Samuel Goldwyn said that “an oral contract isn’t worth the paper it is written on.” Unfortunately, the same can be said for many written contracts. The purpose of this brief article is to identify key provisions that should be included in association contracts. A well written contract can reduce liability exposure, reduce the risk of litigation, and help ensure that associations meet their objectives.
A good contract will detail relevant time frames and answer the following questions: (a) When does the contract become effective? (b) What is the deadline for completion of work? (c) How long will the contract remain in force? (d) Are party notification requirements time sensitive? (e) Is the contract auto-renewing, and if so, when, and for how long? (f) Do material terms (i.e. price) change throughout the effective date of the contract?
Associations frequently contact legal counsel seeking an escape route after becoming dissatisfied with vendor service. A good contract will provide an out for an unsatisfied association.
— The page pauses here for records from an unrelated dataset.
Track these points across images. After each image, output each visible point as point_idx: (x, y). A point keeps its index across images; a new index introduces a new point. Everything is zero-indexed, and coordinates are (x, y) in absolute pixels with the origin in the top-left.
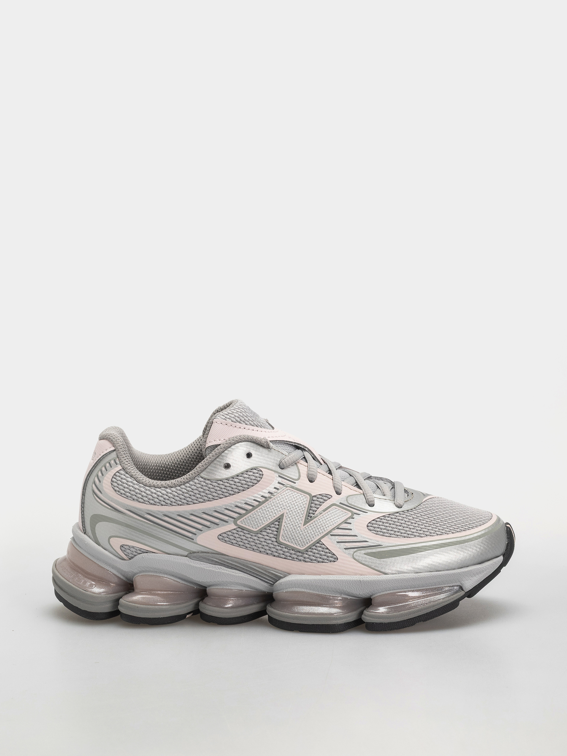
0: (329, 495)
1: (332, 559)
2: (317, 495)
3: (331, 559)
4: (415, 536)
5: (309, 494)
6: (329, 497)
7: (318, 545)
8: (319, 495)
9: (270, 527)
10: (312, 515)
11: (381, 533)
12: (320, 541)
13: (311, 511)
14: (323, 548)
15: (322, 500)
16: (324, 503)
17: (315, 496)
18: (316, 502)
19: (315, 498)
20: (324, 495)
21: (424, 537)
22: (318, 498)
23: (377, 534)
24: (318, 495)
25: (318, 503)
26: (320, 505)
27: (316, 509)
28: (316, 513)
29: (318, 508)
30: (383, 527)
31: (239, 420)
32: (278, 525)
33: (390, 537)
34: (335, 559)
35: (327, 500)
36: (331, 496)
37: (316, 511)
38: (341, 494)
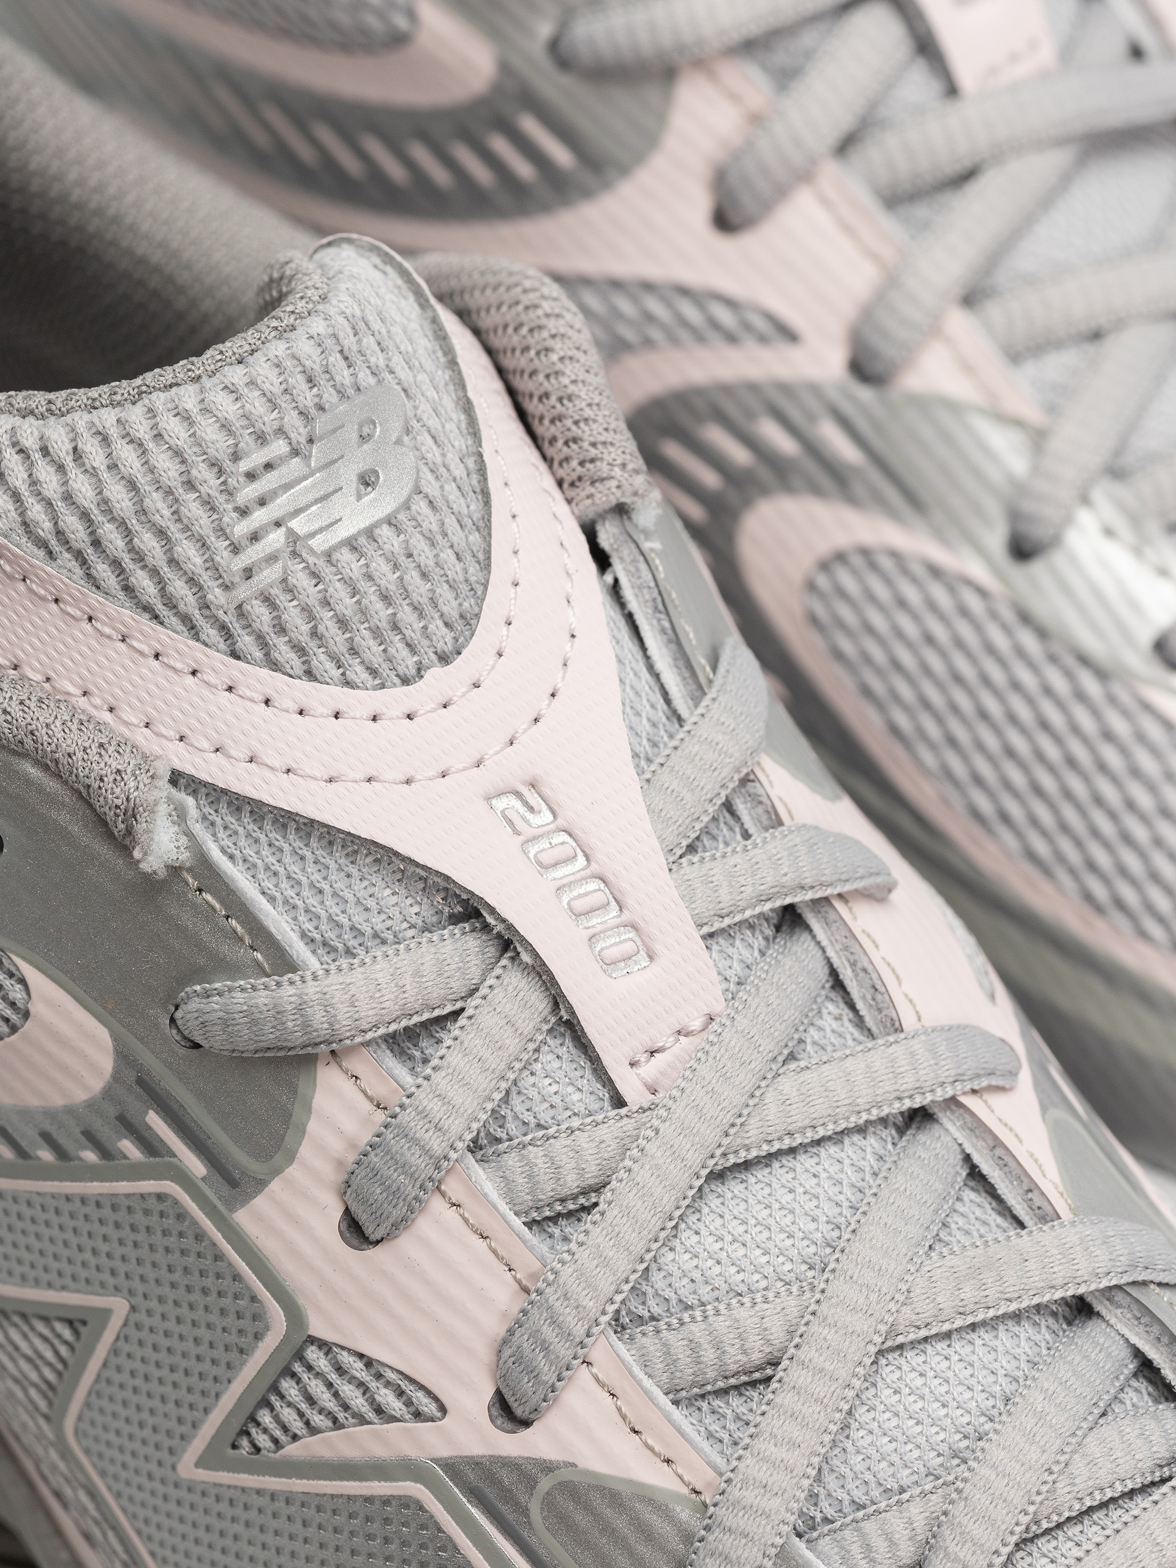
0: (429, 1393)
2: (343, 1348)
5: (295, 1315)
6: (422, 1404)
8: (361, 1356)
10: (263, 1440)
13: (266, 1417)
15: (358, 1402)
16: (363, 1421)
17: (325, 1346)
18: (317, 1388)
19: (313, 1354)
20: (391, 1375)
22: (340, 1370)
24: (349, 1350)
25: (327, 1397)
26: (337, 1424)
27: (297, 1426)
28: (292, 1450)
29: (313, 1430)
35: (394, 1419)
36: (443, 1409)
37: (295, 1438)
38: (526, 1423)
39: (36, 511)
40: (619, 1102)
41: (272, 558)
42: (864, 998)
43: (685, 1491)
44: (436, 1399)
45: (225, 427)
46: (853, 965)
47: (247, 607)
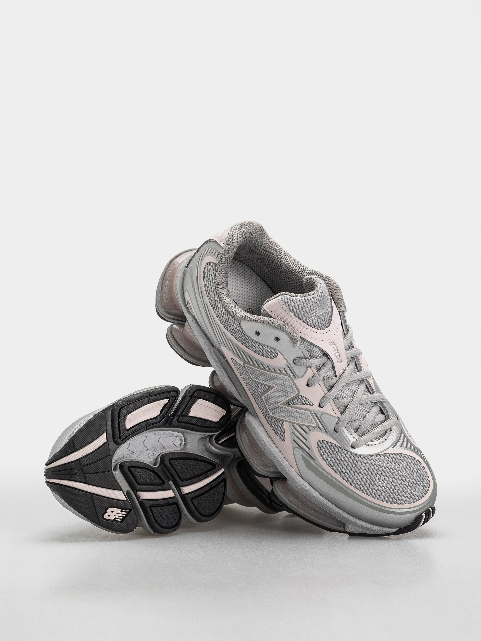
0: (312, 403)
1: (282, 438)
2: (303, 396)
3: (281, 436)
4: (341, 475)
5: (299, 392)
6: (311, 404)
7: (281, 422)
8: (305, 398)
9: (262, 386)
10: (290, 404)
11: (322, 454)
12: (284, 422)
13: (292, 402)
14: (282, 427)
15: (304, 402)
16: (304, 404)
18: (299, 400)
19: (300, 396)
20: (308, 400)
21: (346, 481)
22: (302, 398)
23: (319, 451)
25: (300, 401)
26: (300, 404)
27: (296, 403)
28: (294, 405)
29: (297, 404)
30: (327, 451)
31: (295, 310)
32: (267, 389)
33: (325, 460)
34: (284, 439)
35: (307, 405)
36: (313, 405)
37: (295, 404)
38: (322, 408)
39: (291, 307)
40: (336, 376)
41: (314, 316)
42: (359, 367)
43: (337, 417)
44: (313, 403)
45: (312, 302)
46: (358, 363)
47: (310, 320)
Such provisions should include details on how to terminate, including the proper point of contact, the requisite advance notice (if any), an opportunity to cure, etc. At times it is in the association’s interests to clearly articulate grounds for termination; whereas, in some cases an association may wish to retain discretion to terminate without cause. Associations should resist rushing into agreements that appear to be informal (i.e. bids, proposals, estimates), which may in fact have all the necessary elements to constitute a binding contract. While the focus is often on the initial execution of the contract, associations should consider important provisions that are often absent in less formal agreements.
Association directors have a fiduciary duty to the association and its members to use reasonable judgment in carrying on association business. Thus, when negotiating and executing contracts boards should always consider the inherent risks and include contract provisions to account for accidents or otherwise injurious conduct or events. Qualified vendors will be insured and will be prepared to provide proof of insurance at the association’s request. Associations should (a) request proof of insurance, (b) ask about the coverage provided, (c) include a contract term requiring minimum insurance limits, and(d) establish that failure to maintain adequate insurance constitutes a material breach of the contract. Association’s should also consider seeking indemnification from vendors/ contractors, and should consult with legal counsel to take steps to protect directors’ and association interests.
Contract disputes can be very costly to litigate. Litigation expenses often prohibit an association from seeking court assistance to enforce contract terms. As such, a good contract should include an attorney’s fee provision, which allows a prevailing association to recover court costs, expenses, and attorney’s fees in addition to damages. Costly litigation should be avoided if possible; however, attorney’s fees provisions often bring additional clout to out of court negotiations because of the prospect for attorney’s fees liability if cooperative negotiations break down.
There is no one-size-fits-all contract. Associations are wise to consult legal counsel up front to avoid costly disputes later. Expending some association resources for competent legal counsel can save the association time, headaches, and money in the long run.